[PASSAGE — start]

STOCKHOLDER SUPPORT AGREEMENT
Exhibit 99.2
THIS STOCKHOLDER SUPPORT AGREEMENT dated as of
December 10, 2002 (this “Agreement”), is entered into by and between Europa International Inc. (the “Stockholder”) and Bright Now! Dental, Inc., a Washington corporation (“Parent”).
WHEREAS, as of the date hereof, the Stockholder owns beneficially 403,900 shares of common stock (“Common
Stock”), of Monarch Dental Corporation, a Delaware corporation (the “Company”) (collectively and together with any other voting or equity securities of the Company hereafter acquired by the Stockholder beneficially or of
record prior to the termination of this Agreement, the “Shares”);
WHEREAS, Parent, Milkweed,
Inc., a Delaware corporation and a wholly-owned subsidiary of Parent (“Merger Sub”), and the Company propose to enter into a transaction pursuant to which Merger Sub will be merged with and into the Company such that the Company
will become a wholly-owned subsidiary of Parent and each share of common stock of the Company (“Common Stock”) will be converted into the right to receive a cash payment in the amount of $5.75 per share (the
“Merger;” the term “Merger” in no event including a merger in which the Stockholder receives less than $5.75 in cash per share of Common Stock); and
WHEREAS, Parent has requested that the Stockholder agree, and in order to induce Parent to enter into the Agreement and Plan of Merger, dated as of November 27, 2002, as
amended by Amendment No. 1 thereto dated as of the date of this Agreement and increasing the per share consideration to be paid in the Merger to $5.75 per share, in the form attached hereto as Exhibit A (as so amended, the “Merger
Agreement”), a copy of which has been provided to the Stockholder, the Stockholder is willing, to consent to the approval of the Merger Agreement and the Merger contemplated thereby and to agree to certain other matters, all upon the terms
and subject to the conditions set forth herein.
NOW, THEREFORE, in consideration of the foregoing and the mutual
covenants and agreements contained herein, and intending to be legally bound hereby, the parties hereby agree, severally and not jointly, as follows:
Section 1. Consent; Voting of Shares; Proxy.
(a) The Stockholder hereby agrees that at any meeting of the stockholders of the Company, however called, and in any action by consent of the stockholders of the Company in lieu of a meeting, the Stockholder will vote all
of its Shares (i) in favor of (A) the approval of the Merger Agreement and the Merger and hereby irrevocably consents to the adoption and approval of the Merger Agreement and the Merger Agreement and (B) any other matter necessary to consummate the
transactions contemplated by the terms of the Merger Agreement and (ii) against (X) any merger agreement or merger (other than the Merger), consolidation, combination, sale of substantial assets, sale of securities, reorganization, recapitalization,
liquidation or winding up of the company or any other similar transaction involving the Company and any other Acquisition Proposal (as defined below) or (Y) corporate action the consummation of which would frustrate the purposes or impede, prevent,
nullify or delay consummation of the Merger. In addition, the Stockholder agrees that it will, upon request by Parent, furnish written confirmation, in form and substance reasonably satisfactory to Parent, of such Stockholder’s support for the
Merger.

[PASSAGE — finish]

[EXERCISE]:
Could you write the next part of the stockholder support agreement, picking up after its last sentence?

[DATA RECORDS — start]

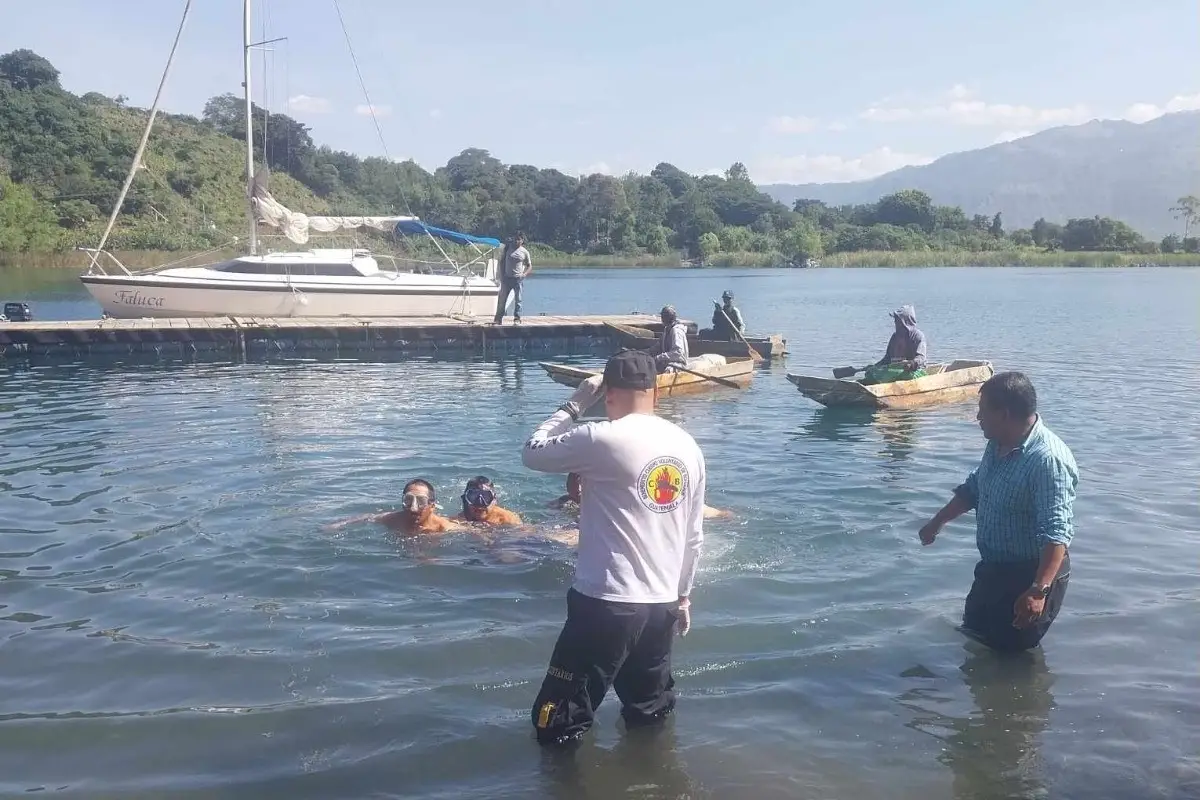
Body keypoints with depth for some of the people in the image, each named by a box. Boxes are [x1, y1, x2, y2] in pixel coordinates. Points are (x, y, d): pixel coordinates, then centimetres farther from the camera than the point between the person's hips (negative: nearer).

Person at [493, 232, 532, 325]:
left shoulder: (524, 252, 2)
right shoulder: (507, 249, 6)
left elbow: (529, 266, 6)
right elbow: (502, 262, 9)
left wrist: (525, 274, -12)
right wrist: (502, 275, 0)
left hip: (518, 279, -2)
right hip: (507, 278, 2)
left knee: (518, 300, 0)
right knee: (502, 299, 3)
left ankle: (517, 319, 7)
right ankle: (498, 319, 9)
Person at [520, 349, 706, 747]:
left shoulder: (603, 439, -14)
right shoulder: (688, 446, 6)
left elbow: (532, 453, 0)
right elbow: (693, 535, 12)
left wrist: (574, 404, 8)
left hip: (605, 603, -6)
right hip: (662, 605, 7)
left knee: (558, 726, 6)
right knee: (650, 717, 23)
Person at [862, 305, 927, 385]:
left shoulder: (917, 335, -4)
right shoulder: (895, 335, 18)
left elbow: (921, 357, -14)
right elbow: (888, 357, 21)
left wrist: (913, 363, -36)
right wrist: (874, 366, 10)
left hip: (914, 370, -7)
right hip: (897, 367, 7)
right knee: (871, 371, -18)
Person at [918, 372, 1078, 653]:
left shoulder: (1049, 459, -29)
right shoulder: (997, 446, 1)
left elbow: (1056, 532, -35)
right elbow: (973, 489, 18)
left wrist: (1039, 590, -41)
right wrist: (938, 522, 27)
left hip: (1030, 576, -9)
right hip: (993, 568, 9)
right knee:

[DATA RECORDS — finish]

[ANSWER FOR THIS EXERCISE]:
(b) From time to time and without additional consideration, the Stockholder shall execute and deliver, or
cause to be executed and delivered, such proxies, consents and other similar instruments and shall take such further actions as Parent may reasonably request for the purpose of carrying out the intent of this Agreement. The Stockholder shall use all
reasonable efforts to assist and cooperate with other parties to consummate and make effective, in the most expeditious manner practicable, the Merger and the other transactions contemplated thereby.
Section 2. Transfer of Shares. The Stockholder agrees that it will not take any action to, directly or
indirectly, (a) offer to sell, sell, assign, transfer (including by operation of law), pledge, encumber or otherwise dispose of any of the Shares, (b) deposit any of the Shares into a voting trust or enter into a voting agreement or arrangement with
respect to any Shares or grant any proxy or power of attorney with respect thereto or (c) enter into any contract, option or other arrangement or undertaking with respect to the direct or indirect sale, assignment, transfer (including by operation
of law) or other disposition of or transfer of any interest in or the voting of any of the Shares or any other securities of the Company.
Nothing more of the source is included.